To-do item = Retype the listing line for line without changing anything, and leave out the pictures.
++++
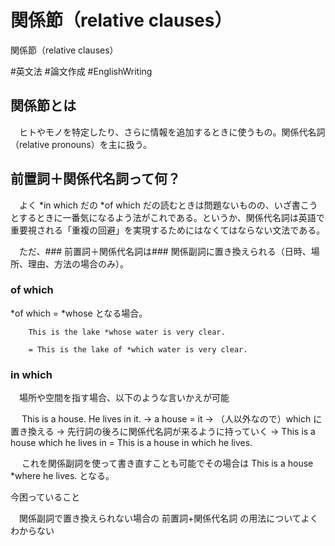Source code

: # 関係節（relative clauses）
関係節（relative clauses）

#英文法 #論文作成 #EnglishWriting



## 関係節とは

　ヒトやモノを特定したり、さらに情報を追加するときに使うもの。関係代名詞（relative pronouns）を主に扱う。



## 前置詞＋関係代名詞って何？

　よく *in which だの *of which だの読むときは問題ないものの、いざ書こうとするときに一番気になるよう法がこれである。というか、関係代名詞は英語で重要視される「重複の回避」を実現するためにはなくてはならない文法である。

　ただ、### 前置詞＋関係代名詞は### 関係副詞に置き換えられる（日時、場所、理由、方法の場合のみ）。

### of which

 *of which = *whose となる場合。

 		This is the lake *whose water is very clear.

 		= This is the lake of *which water is very clear.

### in which

　場所や空間を指す場合、以下のような言いかえが可能

　	This is a house. He lives in it. -> a house = it -> （人以外なので）which に置き換える -> 先行詞の後ろに関係代名詞が来るように持っていく -> This is a house which he lives in = This is a house in which he lives.

　	これを関係副詞を使って書き直すことも可能でその場合は This is a house *where he lives. となる。



今困っていること

　関係副詞で置き換えられない場合の 前置詞+関係代名詞 の用法についてよくわからない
++++
Solution to the exercise =
Source code

: # 関係節（relative clauses）
関係節（relative clauses）

#英文法 #論文作成 #EnglishWriting



## 関係節とは

　ヒトやモノを特定したり、さらに情報を追加するときに使うもの。関係代名詞（relative pronouns）を主に扱う。



## 前置詞＋関係代名詞って何？

　よく *in which だの *of which だの読むときは問題ないものの、いざ書こうとするときに一番気になるよう法がこれである。というか、関係代名詞は英語で重要視される「重複の回避」を実現するためにはなくてはならない文法である。

　ただ、### 前置詞＋関係代名詞は### 関係副詞に置き換えられる（日時、場所、理由、方法の場合のみ）。

### of which

 *of which = *whose となる場合。

 		This is the lake *whose water is very clear.

 		= This is the lake of *which water is very clear.

### in which

　場所や空間を指す場合、以下のような言いかえが可能

　	This is a house. He lives in it. -> a house = it -> （人以外なので）which に置き換える -> 先行詞の後ろに関係代名詞が来るように持っていく -> This is a house which he lives in = This is a house in which he lives.

　	これを関係副詞を使って書き直すことも可能でその場合は This is a house *where he lives. となる。



今困っていること

　関係副詞で置き換えられない場合の 前置詞+関係代名詞 の用法についてよくわからない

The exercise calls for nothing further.